Finding a specific cause for uveitis can be challenging. However, even if a specific cause isn’t identified, successful treatment is still possible. In most cases, pinpointing the cause doesn’t result in a cure. Treatment is still necessary to manage the inflammation.
Treatment
If uveitis is linked to an underlying condition, treatment often focuses on addressing that specific cause. Generally, the treatment approach for uveitis is consistent, except when the cause is infectious. The primary goal is to reduce inflammation in the eye and other affected body parts. Depending on the severity and underlying causes, treatment may be necessary for several months or even years, with various options available to manage the condition.
Medications
- Drugs that reduce inflammation. Initially, your doctor might prescribe eye drops containing an anti–inflammatory medication, like a corticosteroid. However, eye drops may not be sufficient for treating inflammation beyond the front of the eye. In such cases, a corticosteroid injection in or around the eye, or corticosteroid tablets taken orally, may be required.
- Medication for spasm management. In order to manage iris and ciliary body spasms and alleviate eye pain, eye drops that dilate the pupil may be administered.
- Antiviral or antibacterial drugs. Your doctor may recommend antibiotics, antiviral drugs, or other treatments, with or without corticosteroids, to treat the infection if it is the cause of your uveitis.
- Substances that damage cells or interfere with the immunological system. If your uveitis affects both eyes, does not improve with corticosteroids, or gets bad enough to impair your vision, you could require immunosuppressive medication.
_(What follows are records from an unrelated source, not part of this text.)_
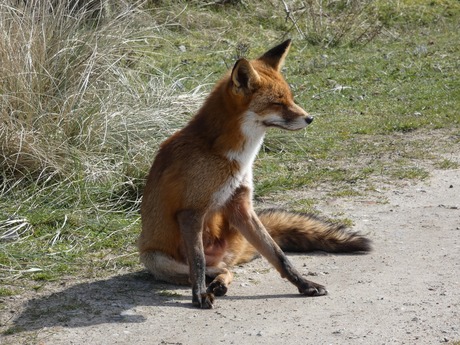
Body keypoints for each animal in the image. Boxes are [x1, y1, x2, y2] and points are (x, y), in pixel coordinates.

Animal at [138, 39, 372, 308]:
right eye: (278, 103)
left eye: (290, 98)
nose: (310, 118)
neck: (232, 157)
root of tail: (228, 250)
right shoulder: (191, 211)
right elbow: (197, 263)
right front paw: (199, 296)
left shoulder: (241, 206)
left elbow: (279, 255)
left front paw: (304, 284)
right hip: (158, 260)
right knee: (203, 271)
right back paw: (210, 286)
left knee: (227, 270)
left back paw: (220, 285)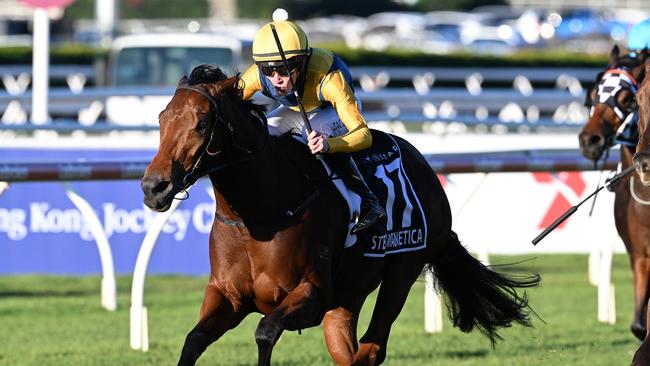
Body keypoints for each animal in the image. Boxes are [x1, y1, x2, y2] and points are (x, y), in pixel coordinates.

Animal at [142, 64, 536, 364]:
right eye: (161, 119)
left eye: (201, 123)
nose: (153, 187)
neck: (259, 215)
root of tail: (423, 165)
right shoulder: (228, 296)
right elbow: (193, 341)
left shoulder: (312, 294)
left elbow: (265, 332)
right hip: (349, 294)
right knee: (349, 351)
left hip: (403, 270)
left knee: (372, 348)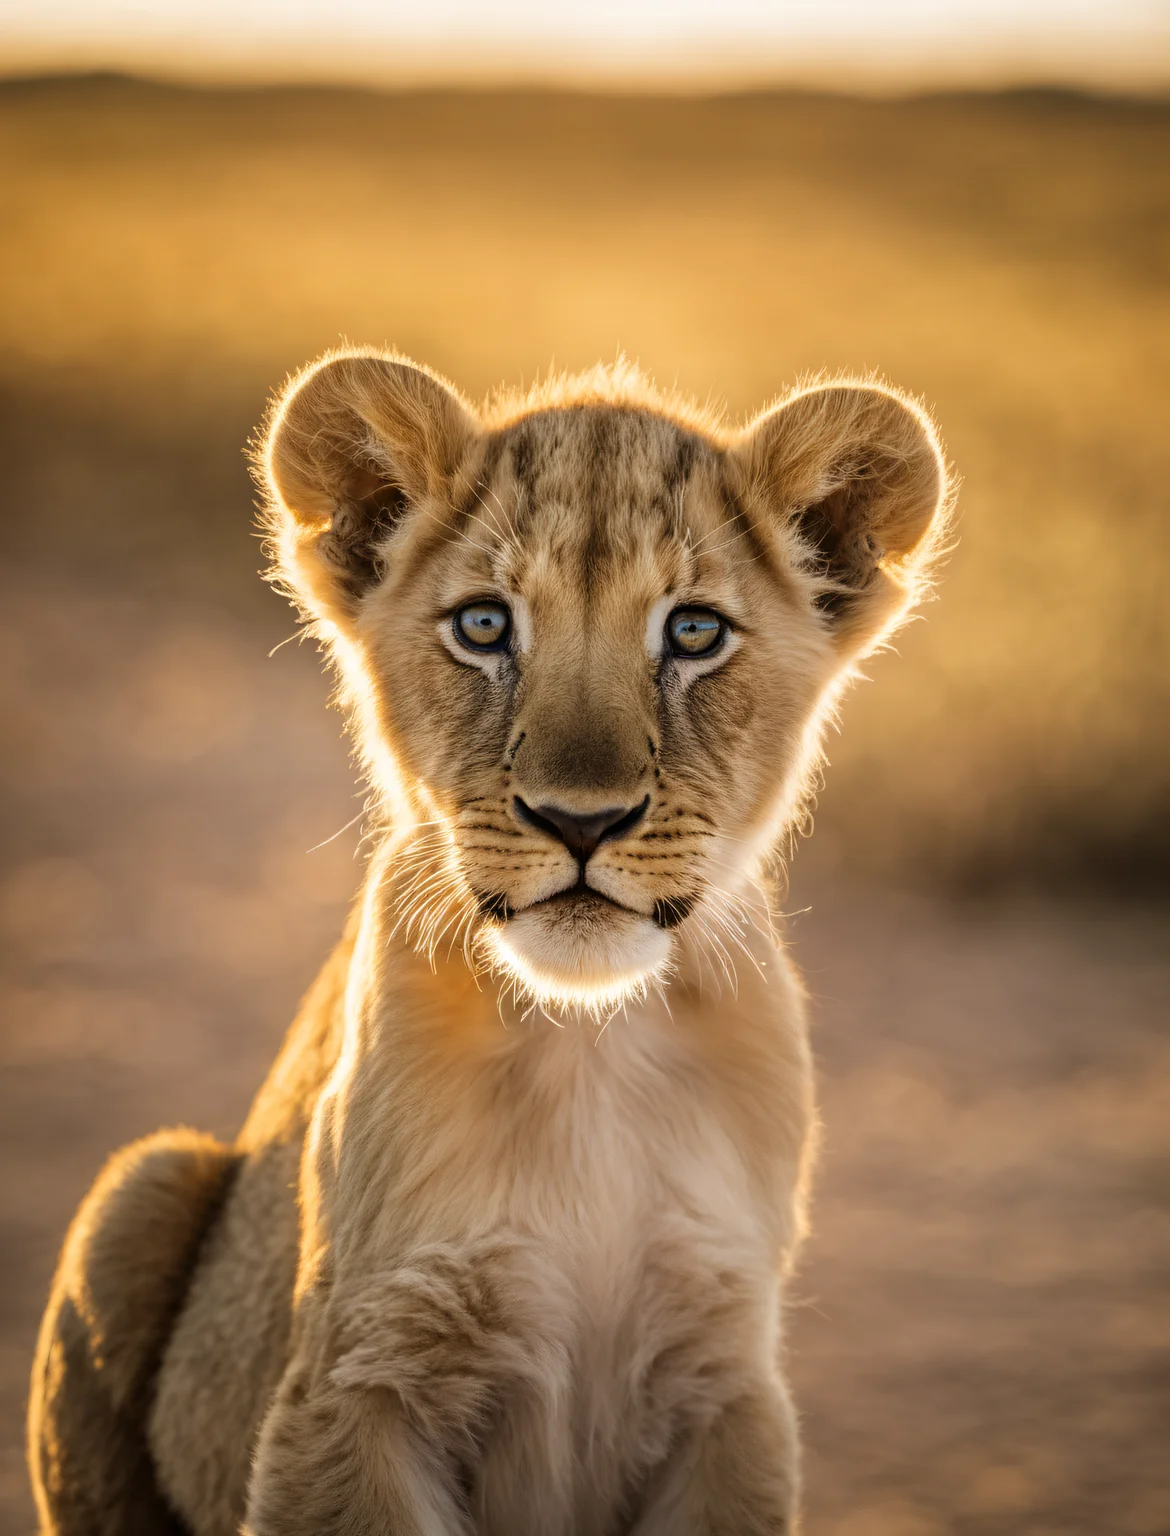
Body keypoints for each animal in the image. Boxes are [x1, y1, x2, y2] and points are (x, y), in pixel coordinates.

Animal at [28, 350, 950, 1535]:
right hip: (138, 1186)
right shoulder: (357, 1379)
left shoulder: (726, 1385)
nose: (580, 821)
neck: (591, 1044)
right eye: (483, 626)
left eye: (694, 633)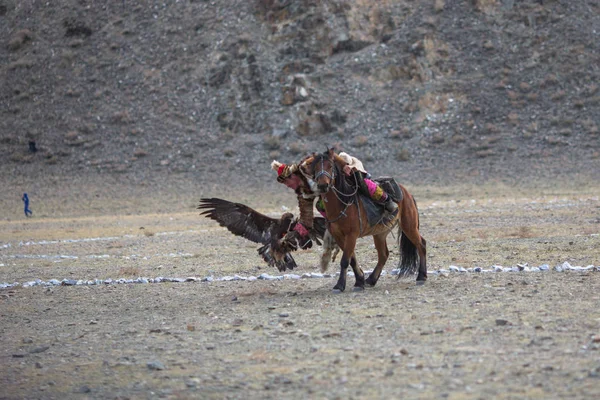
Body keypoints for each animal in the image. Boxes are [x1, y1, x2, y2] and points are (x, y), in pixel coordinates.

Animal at [300, 148, 426, 292]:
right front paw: (359, 281)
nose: (323, 185)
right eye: (315, 168)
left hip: (409, 225)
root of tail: (406, 193)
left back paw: (421, 277)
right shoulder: (339, 236)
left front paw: (340, 285)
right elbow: (352, 259)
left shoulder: (351, 235)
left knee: (421, 245)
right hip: (380, 233)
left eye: (330, 166)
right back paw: (371, 280)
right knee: (383, 255)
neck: (342, 204)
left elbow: (345, 260)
Some of these medications can cause serious eye–related side effects, such as glaucoma and cataracts. Oral medication or injections may also have side effects in other parts of the body beyond the eyes. Regular follow–up examinations and blood tests may be necessary, so you may need to visit your doctor frequently.
Surgery and other procedures
- Vitrectomy. It is uncommon to identify or treat the problem with surgery that involves partial vitreous removal from the eye.
- A medication–releasing implant. An implanted device may be a viable treatment option for those with persistent posterior uveitis that is difficult to manage. Depending on the implant being utilized, this device distributes corticosteroid into the eye gradually over several months or years.
This treatment typically causes cataracts to develop in those who have not had cataract surgery. Additionally, up to 30% of individuals will need glaucoma or high eye pressure to be monitored or treated.
The speed of recovery from uveitis can vary widely depending on the type and severity of the condition. Conditions like retinitis or choroiditis, which fall under posterior uveitis or panuveitis and affect deeper layers of the eye, generally take longer to heal compared to anterior uveitis or iritis, which impacts the front part of the eye. Severe inflammation typically requires more time to subside than milder forms.
There is also a possibility of recurrence with uveitis. Should your symptoms reappear or worsen, it is crucial to contact your doctor promptly to address the flare–up and adjust your treatment plan if necessary.